*** Opening DATASET RECORDS ***

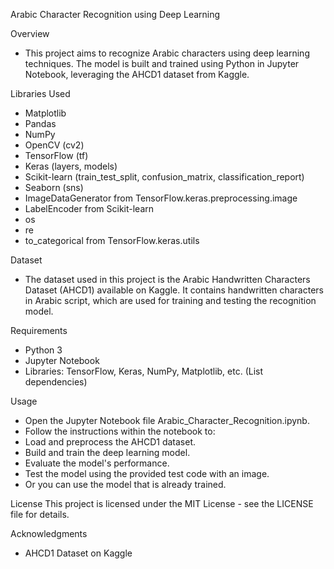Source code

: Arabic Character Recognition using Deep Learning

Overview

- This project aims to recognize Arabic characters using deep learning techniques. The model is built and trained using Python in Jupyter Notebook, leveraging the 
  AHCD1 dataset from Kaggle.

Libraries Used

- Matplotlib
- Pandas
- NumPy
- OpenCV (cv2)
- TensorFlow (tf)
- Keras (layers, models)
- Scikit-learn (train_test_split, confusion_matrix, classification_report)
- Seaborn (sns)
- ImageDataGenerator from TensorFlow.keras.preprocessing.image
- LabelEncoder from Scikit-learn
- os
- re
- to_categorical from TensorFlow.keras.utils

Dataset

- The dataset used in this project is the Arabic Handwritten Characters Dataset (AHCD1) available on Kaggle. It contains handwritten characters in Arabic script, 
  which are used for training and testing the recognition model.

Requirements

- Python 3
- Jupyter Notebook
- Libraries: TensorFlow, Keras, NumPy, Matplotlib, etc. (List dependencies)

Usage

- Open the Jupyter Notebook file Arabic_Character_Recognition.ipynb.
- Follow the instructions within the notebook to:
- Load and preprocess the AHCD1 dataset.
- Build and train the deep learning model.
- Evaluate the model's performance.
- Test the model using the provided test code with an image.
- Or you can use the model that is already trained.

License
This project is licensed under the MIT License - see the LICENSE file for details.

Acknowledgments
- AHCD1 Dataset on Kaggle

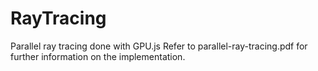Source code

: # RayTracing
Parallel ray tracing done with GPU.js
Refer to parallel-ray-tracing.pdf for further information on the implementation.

*** Closing DATASET RECORDS ***
*** Opening DATASET RECORDS ***

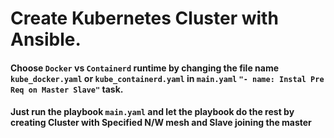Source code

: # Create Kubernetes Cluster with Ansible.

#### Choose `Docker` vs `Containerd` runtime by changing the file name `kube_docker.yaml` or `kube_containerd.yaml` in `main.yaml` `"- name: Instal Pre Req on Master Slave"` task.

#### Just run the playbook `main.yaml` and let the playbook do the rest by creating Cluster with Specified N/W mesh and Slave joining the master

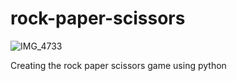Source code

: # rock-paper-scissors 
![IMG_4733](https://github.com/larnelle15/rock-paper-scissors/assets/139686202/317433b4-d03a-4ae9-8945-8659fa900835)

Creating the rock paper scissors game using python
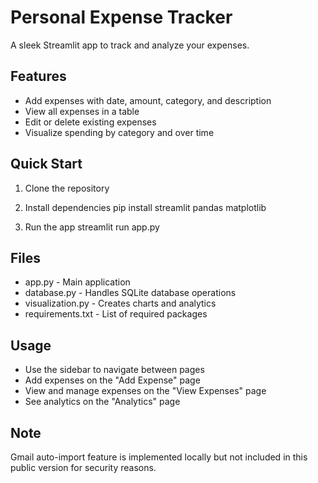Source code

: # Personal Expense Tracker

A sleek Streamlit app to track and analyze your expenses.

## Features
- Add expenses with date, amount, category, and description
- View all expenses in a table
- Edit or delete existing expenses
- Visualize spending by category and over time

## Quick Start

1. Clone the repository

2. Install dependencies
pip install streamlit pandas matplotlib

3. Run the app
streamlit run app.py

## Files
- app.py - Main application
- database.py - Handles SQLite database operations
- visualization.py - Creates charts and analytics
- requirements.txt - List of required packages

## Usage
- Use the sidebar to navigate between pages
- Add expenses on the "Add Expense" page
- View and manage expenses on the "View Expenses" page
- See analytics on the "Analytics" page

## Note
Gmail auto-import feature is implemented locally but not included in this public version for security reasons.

*** Closing DATASET RECORDS ***

WHAT YOU HAVE TO DO:
State how many lines of the records contain the string "yaml", counting only matches in the same letter case. Give the number alone.

EXPECTED OUTPUT:
2